● **DIRECTIONS FOR THIS TASK**
Answer these questions from the Brillobox account below, marking each answer (a), (b) or (c) on its own line.
(a) Which album became the narrator's go-to whenever a smile was needed?
(b) Who met the narrator and friends outside Brillobox?
(c) What color were the booths in the Brillobox restaurant?

● **SELECTION**
June 12, 2010 | Brillobox | Pittsburgh, PA
A couple days before New Years my friends and I were gathered in an upstairs room of a house we were renting. The effects of the night’s consumption were just starting to over take our eyes and ears. The flower curtains were blooming, the table tops swirling, sounds splitting and then rejoining. Each of us were taking turns on the stereo, curiously choosing songs or albums we thought would blow our minds while under the influence of what we had taken. I giggled to myself as I scrolled through my iPod and landed on Neon Indian.
Everyone stopped. “Who is this?!”
"What album is this?"
"This is so awesome!"
"This is exactly what I want to be listening to right now!"
Since that night, Psychic Chasms has been my go to album whenever I needed a smile plastered across my face.
I arrived at Brillobox in Pittsburgh with half my friends from that trippy winter evening in tow. Laila, the photographer met us outside and we introduced ourselves. A mutual friend had put us in touch when she learned I was in desperate need of a photographer for the interview. We immediately hit it off. As we entered, I could hear Neon Indian still sound-checking upstairs, so I ordered a beer to calm my shaking hands and thumping heart. The restaurant of Brillobox was small and intimate with red booths lit warmly with yellow glass shaded sconces. My friends and I couldn’t resist the delicious smells that were emanating from the kitchen so we ordered a few appetizers while I waited for Alan Palomo to come downstairs.

● **PROVIDED MATERIAL**

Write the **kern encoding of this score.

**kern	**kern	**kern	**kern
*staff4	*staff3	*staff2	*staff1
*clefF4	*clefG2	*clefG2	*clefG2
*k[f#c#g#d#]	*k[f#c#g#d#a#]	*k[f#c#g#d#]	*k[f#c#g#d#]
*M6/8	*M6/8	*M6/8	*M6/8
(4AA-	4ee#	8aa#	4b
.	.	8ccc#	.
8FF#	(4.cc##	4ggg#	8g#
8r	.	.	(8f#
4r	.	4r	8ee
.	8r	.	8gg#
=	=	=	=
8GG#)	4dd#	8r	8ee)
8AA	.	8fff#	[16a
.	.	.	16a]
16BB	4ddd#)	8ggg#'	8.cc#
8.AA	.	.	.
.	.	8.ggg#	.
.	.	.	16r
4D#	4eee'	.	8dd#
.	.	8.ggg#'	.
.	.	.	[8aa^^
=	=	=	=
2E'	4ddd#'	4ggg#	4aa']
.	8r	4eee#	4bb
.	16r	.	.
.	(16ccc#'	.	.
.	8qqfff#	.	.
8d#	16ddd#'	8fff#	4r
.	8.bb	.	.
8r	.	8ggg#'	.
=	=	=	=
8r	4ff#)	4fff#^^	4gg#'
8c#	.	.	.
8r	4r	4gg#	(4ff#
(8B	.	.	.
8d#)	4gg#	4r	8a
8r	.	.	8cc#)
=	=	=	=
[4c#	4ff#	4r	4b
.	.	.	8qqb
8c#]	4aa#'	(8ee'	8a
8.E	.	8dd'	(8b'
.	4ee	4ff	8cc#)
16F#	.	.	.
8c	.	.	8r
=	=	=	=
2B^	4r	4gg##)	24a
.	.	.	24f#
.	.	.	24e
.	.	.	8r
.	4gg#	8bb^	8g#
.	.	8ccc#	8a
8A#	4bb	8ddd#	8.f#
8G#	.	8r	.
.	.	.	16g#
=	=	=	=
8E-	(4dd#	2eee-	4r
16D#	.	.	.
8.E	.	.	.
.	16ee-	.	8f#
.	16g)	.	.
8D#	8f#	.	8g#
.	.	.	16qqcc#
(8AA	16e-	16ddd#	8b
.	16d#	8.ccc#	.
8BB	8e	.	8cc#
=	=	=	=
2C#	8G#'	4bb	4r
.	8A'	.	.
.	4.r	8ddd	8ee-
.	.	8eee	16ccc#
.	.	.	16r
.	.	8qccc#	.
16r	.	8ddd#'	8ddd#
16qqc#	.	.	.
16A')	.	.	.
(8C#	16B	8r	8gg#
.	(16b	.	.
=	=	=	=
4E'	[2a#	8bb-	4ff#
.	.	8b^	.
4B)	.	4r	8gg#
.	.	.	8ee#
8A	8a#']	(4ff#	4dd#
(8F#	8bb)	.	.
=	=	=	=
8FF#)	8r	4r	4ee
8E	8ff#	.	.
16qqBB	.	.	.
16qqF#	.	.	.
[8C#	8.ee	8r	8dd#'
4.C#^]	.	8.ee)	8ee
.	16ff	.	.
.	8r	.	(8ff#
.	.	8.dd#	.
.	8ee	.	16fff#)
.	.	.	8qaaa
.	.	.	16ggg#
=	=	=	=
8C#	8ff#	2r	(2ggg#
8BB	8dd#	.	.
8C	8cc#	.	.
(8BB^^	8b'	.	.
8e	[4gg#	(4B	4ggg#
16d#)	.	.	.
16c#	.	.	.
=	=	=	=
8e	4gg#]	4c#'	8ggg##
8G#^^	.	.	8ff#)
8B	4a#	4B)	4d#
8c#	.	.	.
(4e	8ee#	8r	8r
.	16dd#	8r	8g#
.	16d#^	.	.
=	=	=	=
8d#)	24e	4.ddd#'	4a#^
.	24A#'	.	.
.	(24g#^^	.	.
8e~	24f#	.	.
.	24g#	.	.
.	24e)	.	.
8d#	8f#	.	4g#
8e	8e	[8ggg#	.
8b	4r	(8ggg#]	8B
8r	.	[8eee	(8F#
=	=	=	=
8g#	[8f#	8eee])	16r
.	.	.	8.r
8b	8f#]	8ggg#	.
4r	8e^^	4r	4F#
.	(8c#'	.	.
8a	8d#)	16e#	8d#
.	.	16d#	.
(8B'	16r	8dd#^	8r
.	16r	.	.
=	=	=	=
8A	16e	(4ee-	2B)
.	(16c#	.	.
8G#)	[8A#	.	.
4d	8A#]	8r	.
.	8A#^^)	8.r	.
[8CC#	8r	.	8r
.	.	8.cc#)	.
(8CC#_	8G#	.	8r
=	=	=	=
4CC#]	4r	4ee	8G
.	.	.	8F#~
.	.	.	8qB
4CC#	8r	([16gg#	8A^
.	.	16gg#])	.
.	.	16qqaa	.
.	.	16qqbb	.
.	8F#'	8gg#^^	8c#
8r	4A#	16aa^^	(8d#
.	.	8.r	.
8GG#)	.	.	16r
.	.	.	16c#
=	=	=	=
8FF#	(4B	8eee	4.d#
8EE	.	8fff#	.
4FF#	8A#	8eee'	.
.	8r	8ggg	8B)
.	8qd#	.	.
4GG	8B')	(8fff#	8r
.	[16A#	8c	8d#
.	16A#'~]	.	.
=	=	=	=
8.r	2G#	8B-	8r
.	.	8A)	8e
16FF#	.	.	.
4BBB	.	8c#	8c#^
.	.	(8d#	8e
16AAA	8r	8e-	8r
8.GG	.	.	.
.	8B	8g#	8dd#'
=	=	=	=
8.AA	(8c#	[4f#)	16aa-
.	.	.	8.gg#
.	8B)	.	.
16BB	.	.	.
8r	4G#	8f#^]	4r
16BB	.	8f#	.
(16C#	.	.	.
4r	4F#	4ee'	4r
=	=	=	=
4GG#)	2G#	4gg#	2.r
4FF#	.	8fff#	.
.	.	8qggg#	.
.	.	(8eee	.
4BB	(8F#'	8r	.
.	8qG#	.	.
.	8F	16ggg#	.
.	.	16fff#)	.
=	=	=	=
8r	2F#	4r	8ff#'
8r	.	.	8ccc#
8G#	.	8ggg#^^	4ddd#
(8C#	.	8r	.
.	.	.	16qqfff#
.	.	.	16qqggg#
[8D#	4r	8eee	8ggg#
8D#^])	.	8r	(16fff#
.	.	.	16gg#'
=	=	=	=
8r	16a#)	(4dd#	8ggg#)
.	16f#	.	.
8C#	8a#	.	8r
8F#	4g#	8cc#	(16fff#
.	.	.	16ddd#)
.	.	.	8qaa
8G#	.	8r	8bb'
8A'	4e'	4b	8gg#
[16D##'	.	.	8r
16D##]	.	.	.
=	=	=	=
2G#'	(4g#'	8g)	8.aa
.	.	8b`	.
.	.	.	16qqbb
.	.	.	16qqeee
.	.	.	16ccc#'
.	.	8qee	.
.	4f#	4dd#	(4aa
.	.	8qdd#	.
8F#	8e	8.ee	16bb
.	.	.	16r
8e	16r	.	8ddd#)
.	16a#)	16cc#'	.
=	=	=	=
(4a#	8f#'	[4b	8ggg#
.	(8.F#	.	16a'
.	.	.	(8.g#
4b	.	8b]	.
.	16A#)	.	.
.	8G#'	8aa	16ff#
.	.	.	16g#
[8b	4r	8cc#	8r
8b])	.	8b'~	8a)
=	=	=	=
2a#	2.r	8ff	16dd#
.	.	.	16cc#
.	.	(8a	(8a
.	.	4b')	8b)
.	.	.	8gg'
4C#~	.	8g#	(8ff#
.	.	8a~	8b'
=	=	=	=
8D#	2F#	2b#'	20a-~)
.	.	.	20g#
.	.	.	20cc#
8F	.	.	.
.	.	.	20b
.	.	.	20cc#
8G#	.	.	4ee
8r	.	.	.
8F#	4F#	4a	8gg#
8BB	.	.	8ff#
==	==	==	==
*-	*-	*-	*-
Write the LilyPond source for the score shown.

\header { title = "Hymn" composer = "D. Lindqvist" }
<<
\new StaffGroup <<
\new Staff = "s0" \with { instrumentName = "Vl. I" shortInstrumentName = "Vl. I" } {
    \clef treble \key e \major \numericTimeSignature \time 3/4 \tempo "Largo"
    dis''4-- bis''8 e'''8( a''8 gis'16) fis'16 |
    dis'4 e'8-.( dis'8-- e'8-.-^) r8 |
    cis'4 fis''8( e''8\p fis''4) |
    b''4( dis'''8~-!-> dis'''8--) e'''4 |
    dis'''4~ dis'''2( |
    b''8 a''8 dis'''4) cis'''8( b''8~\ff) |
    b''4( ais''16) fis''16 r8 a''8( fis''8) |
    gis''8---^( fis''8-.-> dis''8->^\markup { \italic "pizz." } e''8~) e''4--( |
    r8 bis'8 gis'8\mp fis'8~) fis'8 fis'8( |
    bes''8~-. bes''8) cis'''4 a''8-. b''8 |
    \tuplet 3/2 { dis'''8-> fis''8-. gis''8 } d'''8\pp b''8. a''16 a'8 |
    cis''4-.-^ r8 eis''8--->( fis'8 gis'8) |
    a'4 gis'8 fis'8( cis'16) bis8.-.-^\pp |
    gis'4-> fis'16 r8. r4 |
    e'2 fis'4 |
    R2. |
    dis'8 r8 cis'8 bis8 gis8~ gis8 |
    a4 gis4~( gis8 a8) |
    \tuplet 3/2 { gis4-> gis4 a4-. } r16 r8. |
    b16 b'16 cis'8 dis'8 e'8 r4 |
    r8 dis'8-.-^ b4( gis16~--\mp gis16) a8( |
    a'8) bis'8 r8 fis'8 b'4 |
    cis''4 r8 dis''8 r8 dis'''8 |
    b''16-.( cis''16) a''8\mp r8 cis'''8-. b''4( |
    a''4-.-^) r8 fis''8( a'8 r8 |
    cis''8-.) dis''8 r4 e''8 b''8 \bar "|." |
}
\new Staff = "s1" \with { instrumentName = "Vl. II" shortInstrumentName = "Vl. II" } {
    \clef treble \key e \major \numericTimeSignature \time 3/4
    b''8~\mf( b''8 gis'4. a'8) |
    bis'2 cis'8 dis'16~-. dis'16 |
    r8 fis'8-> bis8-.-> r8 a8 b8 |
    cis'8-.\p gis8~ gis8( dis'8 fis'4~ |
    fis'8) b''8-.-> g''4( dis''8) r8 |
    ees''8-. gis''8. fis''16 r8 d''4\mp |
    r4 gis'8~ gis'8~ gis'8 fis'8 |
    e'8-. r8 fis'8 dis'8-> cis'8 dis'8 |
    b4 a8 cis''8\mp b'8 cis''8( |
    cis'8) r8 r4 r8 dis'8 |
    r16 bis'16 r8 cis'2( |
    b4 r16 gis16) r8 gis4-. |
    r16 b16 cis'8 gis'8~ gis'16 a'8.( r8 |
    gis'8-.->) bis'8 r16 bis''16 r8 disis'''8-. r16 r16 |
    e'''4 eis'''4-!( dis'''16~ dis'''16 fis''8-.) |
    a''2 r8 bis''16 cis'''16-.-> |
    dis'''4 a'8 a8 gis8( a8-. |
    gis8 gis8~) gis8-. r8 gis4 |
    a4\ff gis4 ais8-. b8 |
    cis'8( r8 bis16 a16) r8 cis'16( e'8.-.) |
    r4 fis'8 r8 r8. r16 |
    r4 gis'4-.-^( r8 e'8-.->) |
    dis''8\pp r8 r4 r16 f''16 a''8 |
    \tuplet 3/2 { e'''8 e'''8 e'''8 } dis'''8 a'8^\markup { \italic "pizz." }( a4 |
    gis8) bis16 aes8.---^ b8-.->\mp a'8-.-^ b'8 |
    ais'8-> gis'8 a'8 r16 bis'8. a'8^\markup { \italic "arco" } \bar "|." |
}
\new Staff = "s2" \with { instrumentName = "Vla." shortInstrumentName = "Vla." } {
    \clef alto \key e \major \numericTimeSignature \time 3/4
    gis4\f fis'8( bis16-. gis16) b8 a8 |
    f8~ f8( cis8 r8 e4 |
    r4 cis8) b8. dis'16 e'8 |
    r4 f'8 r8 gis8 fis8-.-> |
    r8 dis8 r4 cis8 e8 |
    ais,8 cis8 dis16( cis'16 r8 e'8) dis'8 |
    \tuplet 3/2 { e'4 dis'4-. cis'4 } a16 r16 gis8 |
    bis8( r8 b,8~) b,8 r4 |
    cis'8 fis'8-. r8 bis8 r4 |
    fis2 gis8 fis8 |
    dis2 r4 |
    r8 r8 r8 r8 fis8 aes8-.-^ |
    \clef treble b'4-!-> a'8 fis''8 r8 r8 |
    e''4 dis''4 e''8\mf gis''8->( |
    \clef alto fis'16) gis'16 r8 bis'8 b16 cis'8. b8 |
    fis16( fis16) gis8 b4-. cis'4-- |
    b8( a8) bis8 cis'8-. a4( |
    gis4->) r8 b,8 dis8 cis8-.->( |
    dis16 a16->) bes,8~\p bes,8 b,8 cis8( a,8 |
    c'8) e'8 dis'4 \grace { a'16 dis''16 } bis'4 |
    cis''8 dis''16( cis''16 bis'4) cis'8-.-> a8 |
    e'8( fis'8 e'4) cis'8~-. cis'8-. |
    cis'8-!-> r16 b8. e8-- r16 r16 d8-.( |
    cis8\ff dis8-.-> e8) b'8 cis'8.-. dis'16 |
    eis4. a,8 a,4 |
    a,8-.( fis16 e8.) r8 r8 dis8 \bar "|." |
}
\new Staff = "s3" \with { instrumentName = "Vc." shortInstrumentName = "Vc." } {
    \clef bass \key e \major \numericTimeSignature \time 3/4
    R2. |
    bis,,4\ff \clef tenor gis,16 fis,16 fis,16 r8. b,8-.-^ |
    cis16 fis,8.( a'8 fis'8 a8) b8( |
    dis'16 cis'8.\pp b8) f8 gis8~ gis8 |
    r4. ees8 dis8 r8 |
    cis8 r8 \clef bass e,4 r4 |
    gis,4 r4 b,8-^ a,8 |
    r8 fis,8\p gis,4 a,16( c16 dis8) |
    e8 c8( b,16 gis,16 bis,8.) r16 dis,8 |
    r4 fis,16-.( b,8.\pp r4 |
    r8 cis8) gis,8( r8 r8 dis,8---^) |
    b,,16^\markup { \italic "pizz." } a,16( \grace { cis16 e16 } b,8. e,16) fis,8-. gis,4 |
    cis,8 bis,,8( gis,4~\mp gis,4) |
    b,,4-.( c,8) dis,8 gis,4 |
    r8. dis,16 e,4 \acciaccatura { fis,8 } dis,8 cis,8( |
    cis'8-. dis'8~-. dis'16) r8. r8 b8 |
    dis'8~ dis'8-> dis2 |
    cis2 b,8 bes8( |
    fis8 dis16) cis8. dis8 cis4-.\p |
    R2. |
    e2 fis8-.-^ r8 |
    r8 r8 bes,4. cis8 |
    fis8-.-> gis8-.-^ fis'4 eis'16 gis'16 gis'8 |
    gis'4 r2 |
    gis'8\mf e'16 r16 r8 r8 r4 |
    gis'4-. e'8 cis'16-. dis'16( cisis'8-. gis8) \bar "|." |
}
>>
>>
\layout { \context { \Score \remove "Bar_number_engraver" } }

● **TASK SOLUTION**
(a) Psychic Chasms
(b) Laila, the photographer
(c) Red